### Extract provided
One unit discharged 47% of its patients before 3 p.m. in January 2010, compared with 39% in the last quarter of the previous fiscal year. Another unit increased the percentage of timely discharges from 39% to 59%.
The cases are presented by the staff nurses, who rotate their attendance at the rapid rounds. If a staff nurse has four patients on a unit, he or she presents all four then leaves and the next nurse comes in to present his or her cases.
The charge nurse and case manager on the unit facilitate the meetings and provide feedback to the presenters.
The meetings are facilitated by the charge nurse and the case manager, who steer the conversation and also give feedback to the presenters.
The discussion starts with the name of the patient, the diagnosis, the day of admission, how many days the patient has been in the hospital, and what is keeping him or her from being discharged.
"The nurse tells what he or she has been working on, and the rest of the team discusses what they are doing to help get the patient ready for discharge," she says.
The team discusses every patient on the floor every day, looking at barriers to discharge and what needs to be done to expedite the patient that day.
"They aren't talking about the whole case but are intentionally targeting what needs to be done before the patient can be discharged. Everybody is on board, and when they walk out of the room, they know their assigned responsibilities for the day, depending on what each patient needs," she says.
For instance, nursing may be assigned to complete an assessment or medication reconciliation. The case manager or social worker will deal with placement issues.
"When we didn't have rounds, the team sometimes had difficulty finding physicians or support staff to coordinate patient care. When everybody comes together, we don't have to try to locate them," she says.
For instance, if the labs need to be redrawn or the patient needs a physical therapy assessment before discharge, someone on the team takes responsibility for making sure it gets done.
At 2 p.m., the team regroups quickly with the charge nurse and the case manager for a short recap of what tasks were completed during the day and what unresolved issues need to be tackled by the next shift.
If there are interventions that need to be done during the evening shift, the nurses make a note of it and discuss it at shift change. The next morning, they report on what was accomplished overnight.
"We are very disciplined with the process, and everybody takes their assigned tasks seriously," she says.

### Work instruction A
In the text on discharge rounds, at what time does the team regroup for a recap of the day?
### Work instruction B
Name every detail about a patient that the discussion starts with, according to the text on discharge rounds.
Use only the text to respond.

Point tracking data
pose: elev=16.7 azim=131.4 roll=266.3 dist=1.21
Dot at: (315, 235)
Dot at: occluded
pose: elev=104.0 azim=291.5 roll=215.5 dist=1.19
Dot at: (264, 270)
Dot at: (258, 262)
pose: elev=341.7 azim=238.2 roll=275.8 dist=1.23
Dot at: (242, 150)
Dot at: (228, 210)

### Answer A
At 2 p.m.

### Answer B
- The name of the patient
- The diagnosis
- The day of admission
- How many days the patient has been in the hospital
- What is keeping the patient from being discharged